Re: The semantics of the disambiguation constructs from Bethan Tovey-Walsh on 2026-03-02 (public-ixml@w3.org from March 2026)

From: Bethan Tovey-Walsh <bytheway@linguacelta.com>
Date: Mon, 2 Mar 2026 17:11:36 +0000
To: John Lumley <john@saxonica.com>
Cc: ixml <public-ixml@w3.org>
Message-Id: <125D09E9-109B-4F89-9AF7-242727B0B979@linguacelta.com>

In that case, I think you can also use your ¬ for lookahead.

Example:

I have a long string made up of the characters a-z, and I want to parse out the names of plants or animals that start with "cat", including "cat" itself.

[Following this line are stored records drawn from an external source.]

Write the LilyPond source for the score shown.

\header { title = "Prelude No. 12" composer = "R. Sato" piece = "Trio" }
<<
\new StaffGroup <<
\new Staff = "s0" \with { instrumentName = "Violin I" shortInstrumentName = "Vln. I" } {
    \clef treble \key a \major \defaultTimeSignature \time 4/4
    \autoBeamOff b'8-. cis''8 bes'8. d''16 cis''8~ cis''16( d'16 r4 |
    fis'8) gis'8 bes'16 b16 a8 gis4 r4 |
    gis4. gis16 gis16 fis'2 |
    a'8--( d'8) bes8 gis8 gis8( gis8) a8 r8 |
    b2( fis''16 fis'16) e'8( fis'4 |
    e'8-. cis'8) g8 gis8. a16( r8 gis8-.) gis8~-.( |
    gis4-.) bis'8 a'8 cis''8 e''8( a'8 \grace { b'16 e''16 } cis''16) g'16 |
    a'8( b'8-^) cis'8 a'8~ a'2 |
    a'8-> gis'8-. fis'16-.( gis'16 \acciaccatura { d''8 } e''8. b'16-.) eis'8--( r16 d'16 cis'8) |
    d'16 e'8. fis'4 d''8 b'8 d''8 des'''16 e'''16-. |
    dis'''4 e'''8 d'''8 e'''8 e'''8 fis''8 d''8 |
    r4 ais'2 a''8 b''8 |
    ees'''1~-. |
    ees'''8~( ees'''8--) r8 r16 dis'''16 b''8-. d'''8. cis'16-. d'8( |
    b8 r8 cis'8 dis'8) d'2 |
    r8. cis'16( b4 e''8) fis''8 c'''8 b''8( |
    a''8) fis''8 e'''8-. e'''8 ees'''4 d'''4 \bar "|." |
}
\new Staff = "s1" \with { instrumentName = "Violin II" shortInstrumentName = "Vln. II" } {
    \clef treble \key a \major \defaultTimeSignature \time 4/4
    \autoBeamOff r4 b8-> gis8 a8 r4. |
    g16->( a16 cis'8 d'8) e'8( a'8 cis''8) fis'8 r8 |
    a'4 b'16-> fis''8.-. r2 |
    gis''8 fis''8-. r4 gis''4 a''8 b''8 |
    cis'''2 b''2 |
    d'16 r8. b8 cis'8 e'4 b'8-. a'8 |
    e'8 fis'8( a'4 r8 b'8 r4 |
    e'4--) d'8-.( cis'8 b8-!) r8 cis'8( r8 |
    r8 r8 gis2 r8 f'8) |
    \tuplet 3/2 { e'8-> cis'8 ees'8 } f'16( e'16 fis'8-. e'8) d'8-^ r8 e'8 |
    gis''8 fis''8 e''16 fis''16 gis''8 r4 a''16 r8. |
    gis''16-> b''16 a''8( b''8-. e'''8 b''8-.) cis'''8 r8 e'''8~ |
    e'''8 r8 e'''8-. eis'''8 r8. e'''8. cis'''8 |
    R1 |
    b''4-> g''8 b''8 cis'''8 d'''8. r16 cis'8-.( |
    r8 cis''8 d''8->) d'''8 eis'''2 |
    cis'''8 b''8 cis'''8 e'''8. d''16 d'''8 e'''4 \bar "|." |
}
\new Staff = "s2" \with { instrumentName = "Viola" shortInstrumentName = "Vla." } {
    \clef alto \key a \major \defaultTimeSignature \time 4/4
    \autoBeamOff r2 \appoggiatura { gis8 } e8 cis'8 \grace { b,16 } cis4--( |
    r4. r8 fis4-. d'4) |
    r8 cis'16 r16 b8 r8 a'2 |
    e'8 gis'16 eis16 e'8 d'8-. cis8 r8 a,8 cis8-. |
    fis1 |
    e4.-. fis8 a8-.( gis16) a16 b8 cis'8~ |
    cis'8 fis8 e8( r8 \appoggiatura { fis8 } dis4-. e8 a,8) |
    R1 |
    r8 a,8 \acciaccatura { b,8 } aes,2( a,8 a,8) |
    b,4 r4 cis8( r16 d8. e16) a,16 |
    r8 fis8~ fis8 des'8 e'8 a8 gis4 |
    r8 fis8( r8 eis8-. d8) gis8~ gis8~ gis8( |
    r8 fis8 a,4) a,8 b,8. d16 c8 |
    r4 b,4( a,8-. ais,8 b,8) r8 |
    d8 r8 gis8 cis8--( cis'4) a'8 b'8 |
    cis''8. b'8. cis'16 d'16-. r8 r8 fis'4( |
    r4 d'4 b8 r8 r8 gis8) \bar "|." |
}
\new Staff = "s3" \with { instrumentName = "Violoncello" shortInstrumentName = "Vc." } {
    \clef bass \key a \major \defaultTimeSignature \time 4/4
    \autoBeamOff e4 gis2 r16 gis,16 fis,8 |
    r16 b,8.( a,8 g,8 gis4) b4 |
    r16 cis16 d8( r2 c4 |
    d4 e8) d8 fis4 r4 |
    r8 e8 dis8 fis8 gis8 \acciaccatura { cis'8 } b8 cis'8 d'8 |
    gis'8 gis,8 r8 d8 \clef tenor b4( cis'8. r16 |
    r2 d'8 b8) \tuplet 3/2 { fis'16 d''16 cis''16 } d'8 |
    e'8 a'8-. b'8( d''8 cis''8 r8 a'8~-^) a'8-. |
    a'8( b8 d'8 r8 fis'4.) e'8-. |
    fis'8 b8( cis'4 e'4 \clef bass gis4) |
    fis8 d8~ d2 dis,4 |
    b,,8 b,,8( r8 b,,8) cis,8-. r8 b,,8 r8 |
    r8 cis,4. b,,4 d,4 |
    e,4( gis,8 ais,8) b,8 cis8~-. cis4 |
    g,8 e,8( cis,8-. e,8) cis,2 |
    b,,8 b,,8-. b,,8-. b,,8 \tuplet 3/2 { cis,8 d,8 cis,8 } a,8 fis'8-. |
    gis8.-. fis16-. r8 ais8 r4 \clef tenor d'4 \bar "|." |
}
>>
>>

However, that means that I need to match "cat" if and only if it isn't part of one of the longer plant/animal names.

Using a negative lookahead, which I'll notate with ! for now, we could do this:

 things: (animal ; plant ; char)+.
 animal: "cat"!lookahead ; catanimal.
 plant: "catnip" ; "cattails" ; "catmint".
 -lookahead: "nip" ; "tails" ; "mint" ; "fish" ; "erpillar".
 -catanimal: "caterpillar" ; "catfish".
 -char: -["ab"; "d"-"z"] ; "c"!catstring.
 -catstring: "at" , lookahead?.

The string "cat" is only tagged as an animal if it is not followed by a string that would complete one of the longer animal or plant names. A "c" is only a char if it doesn't also begin any of the animal or plant names.

With your syntax, it seems to me that I could get the same result by doing this:

 things: (animal ; plant ; chars)+.
 animal: cat ¬ catname ; catanimal.
 plant: catplant.
 -cat: "cat", char_plus.
 -catname: catplant ; catanimal.
 -catplant: "catnip" ; "cattails" ; "catmint".
 -catanimal: "catfish" ; "caterpillar".
 -catstring: animal ; plant.
 -chars: char_plus ¬ catstring.
 -char_plus: -["a"-"z"]+.

Either way, parsing this input string:

diadshupcatasbiupfdacattailsasdhuopcatfishasdbhi

should give me:

 <things>
  <animal>cat</animal>
  <plant>cattails</plant>
  <animal>catfish</animal>
 </things>

I suspect there are some types of lookahead that would be harder (or impossible) to do this way, because of the constraint that, in 

 C: A ¬ B 

, C must be able to match the same span as B. That meant that I couldn't define the char nonterminal as a single character, as I did in the lookahead example.

BTW

___________________________________________________ 
Dr. Bethan Tovey-Walsh 

linguacelta.com

Golygydd | Editor geirfan.cymru

Croeso i chi ysgrifennu ataf yn y Gymraeg.

> On 2 Mar 2026, at 16:16, John Lumley <john@saxonica.com> wrote:
> 
> On 02/03/2026 16:09, Bethan Tovey-Walsh wrote:
>> Let's take this grammar fragment:
>> 
>> A: ["a"-"z"]*.
>> B: "cat" ; "bat" ; "rat".
>> C: A ¬ B.
>> 
>> I think I understand your view of the semantics to be this:
>> 
>> C is an A, unless the entirety of C also matches B, in which case it is a B
> No - it's effectively:
> C is an A, unless the entirety of C also matches B, in which case not a C
>> So if we had the input "caterpillar", we'd get:
>> 
>> <C>
>> <A>caterpillar</A>
>> </C>
>> 
> Yes
>> 
>> and if we had "cat", we'd get:
>> 
>> <C>
>> <B>cat</B>
>> </C>
>> 
> No - this would fail, as in the example where element() failed
>> 
>> and if we had "", we'd get:
>> 
>> <C>
>> <A/>
>> </C>
> Yes, as B would not (yet) have succeeded when A did at the end of input.
>> 
>> So, in the rule
>> 
>> C: A ¬ B.
>> 
>> we have something rather like
>> 
>> C: A | B.
>> 
>> in that C, if it matches, can be either an A or a B. The ¬ operator is simply a way to indicate that it cannot be *both* A and B.
> No - it is more like a set-reduction (difference) operator. 
> -- 
> John Lumley MA PhD CEng FIEE
> john@saxonica.com

Received on Monday, 2 March 2026 17:11:56 UTC